743. Network Delay Time
Published
•2 min readhttps://leetcode-cn.com/problems/network-delay-time/
problem
You are given a network of n nodes, labeled from 1 to n. You are also given times, a list of travel times as directed edges times[i] = (ui, vi, wi), where ui is the source node, vi is the target node, and wi is the time it takes for a signal to travel from source to target.

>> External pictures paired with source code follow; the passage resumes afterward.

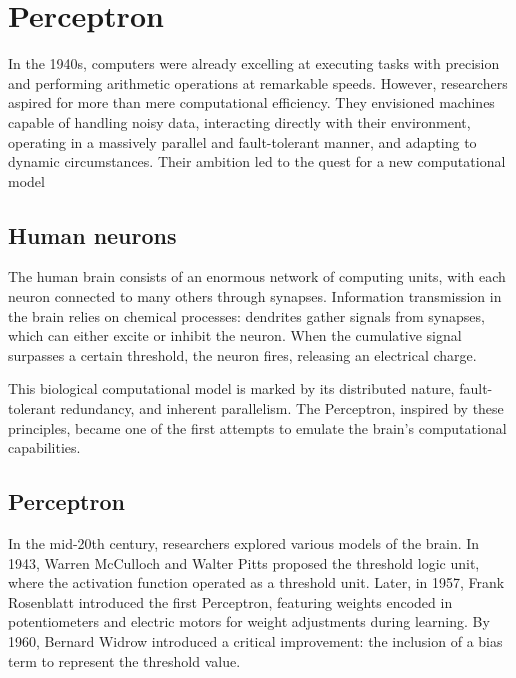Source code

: \section{Perceptron}

In the 1940s, computers were already excelling at executing tasks with precision and performing arithmetic operations at remarkable speeds. 
However, researchers aspired for more than mere computational efficiency. 
They envisioned machines capable of handling noisy data, interacting directly with their environment, operating in a massively parallel and fault-tolerant manner, and adapting to dynamic circumstances.
Their ambition led to the quest for a new computational model

\subsection{Human neurons}
The human brain consists of an enormous network of computing units, with each neuron connected to many others through synapses. 
Information transmission in the brain relies on chemical processes: dendrites gather signals from synapses, which can either excite or inhibit the neuron. 
When the cumulative signal surpasses a certain threshold, the neuron fires, releasing an electrical charge.

This biological computational model is marked by its distributed nature, fault-tolerant redundancy, and inherent parallelism. 
The Perceptron, inspired by these principles, became one of the first attempts to emulate the brain's computational capabilities.

\subsection{Perceptron}
In the mid-20th century, researchers explored various models of the brain. 
In 1943, Warren McCulloch and Walter Pitts proposed the threshold logic unit, where the activation function operated as a threshold unit. 
Later, in 1957, Frank Rosenblatt introduced the first Perceptron, featuring weights encoded in potentiometers and electric motors for weight adjustments during learning. 
By 1960, Bernard Widrow introduced a critical improvement: the inclusion of a bias term to represent the threshold value.

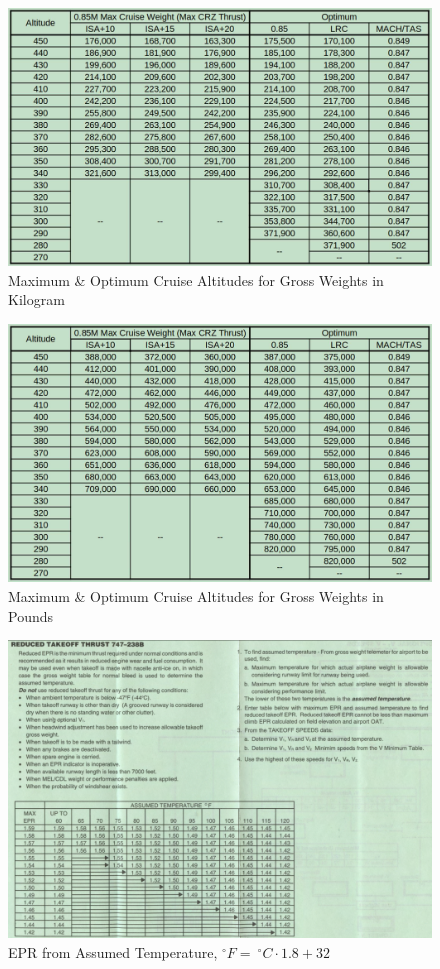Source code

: \documentclass[sim-use, blue_items]{checklist}
\begin{document}
\begin{figure}[ht]
    \centering
	\includegraphics[width=\linewidth]{addenda/maxaltitude_kg_felis.png}
    \caption{Maximum \& Optimum Cruise Altitudes for Gross Weights in Kilogram}
\end{figure}

\begin{figure}[ht]
    \centering
	\includegraphics[width=\linewidth]{addenda/maxaltitude_lb_felis.png}
    \caption{Maximum \& Optimum Cruise Altitudes for Gross Weights in Pounds}
\end{figure}

\begin{figure}[ht]
    \centering
	\includegraphics[width=\linewidth]{addenda/assumed_temp_742.png}
    \caption{EPR from Assumed Temperature, $^\circ F =\ ^\circ C \cdot 1.8 + 32$}
\end{figure}
\end{document}
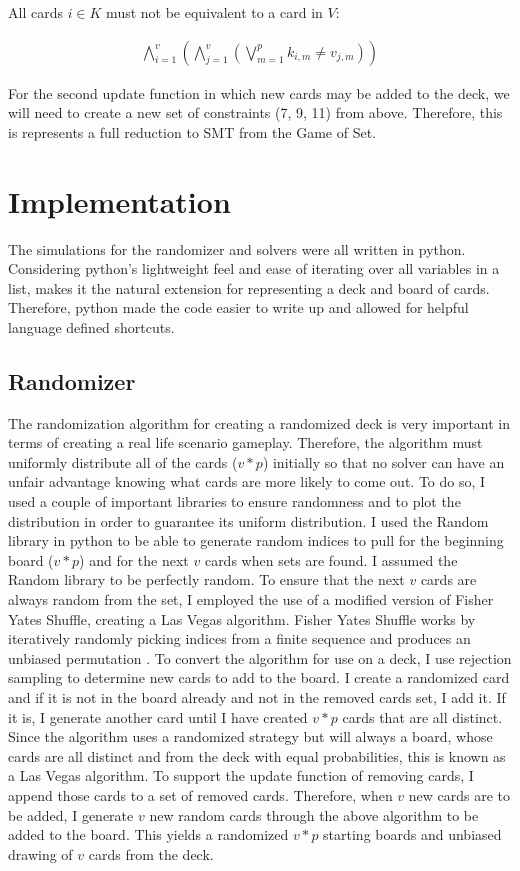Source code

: \documentclass[pageno]{jpaper}
\begin{document}
All cards $i \in K$ must not be equivalent to a card in $V$:

\begin{align}
	\bigwedge \limits_{i=1}^{v}   \left( \bigwedge \limits_{j=1}^{v}  \left( \bigvee \limits_{m = 1}^{p} k_{i,m} \neq v_{j,m} \right)   \right)
\end{align}




For the second update function in which new cards may be added to the deck, we will need to create a new set of constraints (7, 9, 11) from above. Therefore, this is represents a full reduction to SMT from the Game of Set. 


\section{Implementation}

The simulations for the randomizer and solvers were all written in python. Considering python's lightweight feel and ease of iterating over all variables in a list, makes it the natural extension for representing a deck and board of cards. Therefore, python made the code easier to write up and allowed for helpful language defined shortcuts. 


\subsection{Randomizer}

The randomization algorithm for creating a randomized deck is very important in terms of creating a real life scenario gameplay. Therefore, the algorithm must uniformly distribute all of the cards ($v*p$) initially so that no solver can have an unfair advantage knowing what cards are more likely to come out. To do so, I used a couple of important libraries to ensure randomness and to plot the distribution in order to guarantee its uniform distribution. I used the Random library in python to be able to generate random indices to pull for the beginning board ($v*p$) and for the next $v$ cards when sets are found. I assumed the Random library to be perfectly random. To ensure that the next $v$ cards are always random from the set, I employed the use of a modified version of Fisher Yates Shuffle, creating a Las Vegas algorithm. Fisher Yates Shuffle works by iteratively randomly picking indices from a finite sequence and produces an unbiased permutation \cite{fisher}. To convert the algorithm for use on a deck, I use rejection sampling to determine new cards to add to the board. I create a randomized card and if it is not in the board already and not in the removed cards set, I add it. If it is, I generate another card until I have created $v*p$ cards that are all distinct. Since the algorithm uses a randomized strategy but will always a board, whose cards are all distinct and from the deck with equal probabilities, this is known as a Las Vegas algorithm. To support the update function of removing cards, I append those cards to a set of removed cards. Therefore, when $v$ new cards are to be added, I generate $v$ new random cards through the above algorithm to be added to the board. This yields a randomized $v*p$ starting boards and unbiased drawing of $v$ cards from the deck.
\end{document}

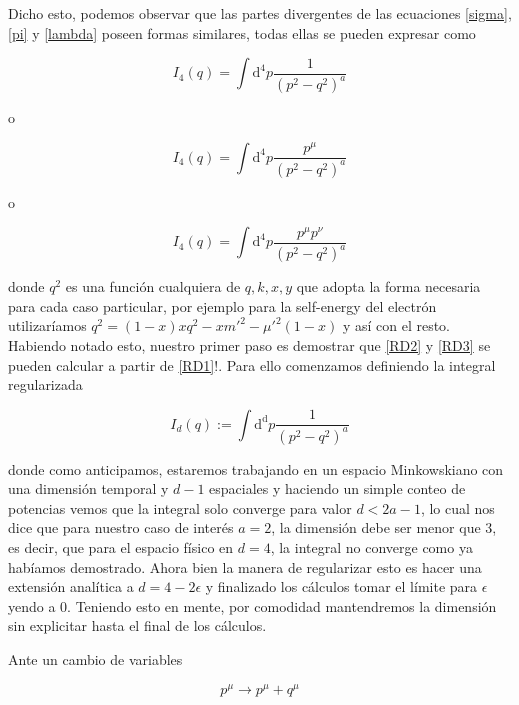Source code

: \documentclass{article}
\numberwithin{equation}{section}
\begin{document}
Dicho esto, podemos observar que las partes divergentes de las ecuaciones \ref{sigma}, \ref{pi} y \ref{lambda} poseen formas similares, todas ellas se pueden expresar como

\begin{equation}\label{RD1}
I_4(q)=\int\mathrm{d^4}p \frac{1}{\left(p^2 - q^2 \right)^a}
\end{equation}

o

\begin{equation}\label{RD2}
I_4(q)=\int\mathrm{d^4}p \frac{p^{\mu}}{\left(p^2 - q^2 \right)^a}
\end{equation}

o

\begin{equation}\label{RD3}
I_4(q)=\int\mathrm{d^4}p \frac{p^{\mu} p^{\nu}}{\left(p^2 - q^2 \right)^a}
\end{equation}

donde $ q^2 $ es una función cualquiera de $ q,k,x,y $ que adopta la forma necesaria para cada caso particular, por ejemplo para la self-energy del electrón utilizaríamos $ q^2 = (1-x)xq^{2}-xm'^{2}-\mu'^{2}(1-x) $ y así con el resto.  
Habiendo notado esto, nuestro primer paso es demostrar que \ref{RD2} y \ref{RD3} se pueden calcular a partir de \ref{RD1}!.
Para ello comenzamos definiendo la integral regularizada

\begin{equation}\label{RD4}
I_d(q):=\int\mathrm{d^d}p \frac{1}{\left(p^2 - q^2 \right)^a}
\end{equation}

donde como anticipamos, estaremos trabajando en un espacio Minkowskiano con una dimensión temporal y $ d-1 $ espaciales y haciendo un simple conteo de potencias vemos que la integral solo converge para valor $ d< 2a -1 $, lo cual nos dice que para nuestro caso de interés $ a=2 $, la dimensión debe ser menor que 3, es decir, que para el espacio físico en $ d=4 $, la integral no converge como ya habíamos demostrado. Ahora bien la manera de regularizar esto es hacer una extensión analítica a $ d= 4 -2\epsilon $ y finalizado los cálculos tomar el límite para $ \epsilon $ yendo a $ 0 $. Teniendo esto en mente, por comodidad mantendremos la dimensión sin explicitar hasta el final de los cálculos.

Ante un cambio de variables

\begin{equation}\label{RDtransf}
p^{\mu} \longrightarrow p^{\mu} + q^{\mu} 
\end{equation}
\end{document}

We will send a signal from a given node k. Return the time it takes for all the n nodes to receive the signal. If it is impossible for all the n nodes to receive the signal, return -1.
example
Example 1:
Input: times = [[2,1,1],[2,3,1],[3,4,1]], n = 4, k = 2
Output: 2
Example 2:
Input: times = [[1,2,1]], n = 2, k = 1
Output: 1
Example 3:
Input: times = [[1,2,1]], n = 2, k = 2
Output: -1
Constraints:
1 <= k <= n <= 100
1 <= times.length <= 6000
times[i].length == 3
1 <= ui, vi <= n
ui != vi
0 <= wi <= 100
All the pairs (ui, vi) are unique. (i.e., no multiple edges.)
solution
/**
source k , target 1...k-1 k+1..n
dist[i] present time cost (the shortest path) from k to i
(use dijkstra algorithm)
result is Math.max(dist[i])
*/
class Solution {
public int networkDelayTime(int[][] times, int n, int k) {
final int INF = Integer.MAX_VALUE / 2;
int[][] g = new int[n][n];
for (int i = 0 ; i < n; i++) {
for (int j = 0; j < n; j++) {
g[i][j] = INF;
}
}
for(int[] t: times) {
int u = t[0] -1;
int v = t[1] -1;
g[u][v] = t[2];
}
int[] dist = new int[n];
Arrays.fill(dist, INF);
dist[k-1] = 0;
boolean[] used = new boolean[n];
for (int i = 0; i < n; ++i) {
int x = -1;
for (int y = 0; y < n; y++) {
if ((!used[y] )&&( x == -1 || dist[y] < dist[x] )) {
x = y;
}
}
used[x] = true;
for (int y = 0 ; y < n; y++) {
dist[y] = Math.min(dist[y], dist[x] + g[x][y]);
}
}
int ans = Arrays.stream(dist).max().getAsInt();
return ans == INF ? -1 : ans;
}
}